Romansh is an European language not used in the EU; choosing it would level the playing field (and would not be so politically complex as another such like Basque).

2 comments

> Mandarin would open the EU to the largest number of speakers

More people speak English than Mandarin and that language base represents a dramatically larger economy than Mandarin does.

The long-term trends favor English over Mandarin, not least of which is due to the difficulty of learning Mandarin vs English. The demographics underpinning Mandarin use are exceptionally bad in terms of direction, whereas the demographics underpinning English use globally are exceptionally good. The past 20 years has more than demonstrated the very low interest globally in Mandarin, despite the huge increase in China's importance and economy there has been no corresponding boom in the pick-up of Mandarin outside of China. In the next 20 years Mandarin will become a contracting language, while English will continue to expand globally. Over the time that China has been rapidly rising (since ~1990), English has only become more important globally, not less. Eventually, across this century, nearly as many people in China will speak English as Mandarin (they're very hard at work on achieving that; it'll be to their benefit and they full well know it).

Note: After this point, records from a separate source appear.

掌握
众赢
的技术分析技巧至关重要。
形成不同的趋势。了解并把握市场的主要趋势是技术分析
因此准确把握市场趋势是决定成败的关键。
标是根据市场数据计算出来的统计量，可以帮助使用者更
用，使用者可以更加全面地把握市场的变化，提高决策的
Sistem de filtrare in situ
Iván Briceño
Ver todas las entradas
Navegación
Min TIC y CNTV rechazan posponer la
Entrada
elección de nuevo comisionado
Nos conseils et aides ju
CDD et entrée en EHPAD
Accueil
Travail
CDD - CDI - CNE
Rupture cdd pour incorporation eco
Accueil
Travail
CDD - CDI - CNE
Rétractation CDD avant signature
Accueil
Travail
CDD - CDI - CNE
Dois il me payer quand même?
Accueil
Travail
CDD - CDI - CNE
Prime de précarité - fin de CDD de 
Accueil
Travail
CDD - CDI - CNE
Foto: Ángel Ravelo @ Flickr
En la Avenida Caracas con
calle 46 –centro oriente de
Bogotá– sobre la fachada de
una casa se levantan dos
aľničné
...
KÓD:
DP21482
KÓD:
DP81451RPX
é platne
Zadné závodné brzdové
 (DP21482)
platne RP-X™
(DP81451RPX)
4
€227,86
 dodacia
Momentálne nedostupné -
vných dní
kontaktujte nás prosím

> More people speak English than Mandarin and that language base represents a dramatically larger economy than Mandarin does.

Oh I agree but I was jocularly speculating on multiple constraints, to whit English is unacceptable as it would imply something favourable about those damned splittists; Spanish would not be acceptable because it would elevate one European country's language above others (though wasn't that the de facto story about English before Brexit?) etc etc.

In a different comment I argued for English because is not the selected language of any EU country.

Hmm, German might be a good choice as it is the EU language of three nations, so has a "majority vote" :-)

> Mandarin would open the EU to the largest number of speakers.

No, making Mandarin the working language of the EU bureaucracy wouldn't open the EU up to any additional people, and the vast majority of Mandarin speakers are subject to one government or another that has no interest in the EU (and particularly, for instance, being accountable to the European Convention on Human Rights.)

> Romansh is an European language not used in the EU; choosing it would level the playing field

No, it wouldn’t. In terms of making communication within the levels of the bureaucracy to which it applies all but impossible, sure.

Not sure why that would be the goal, though.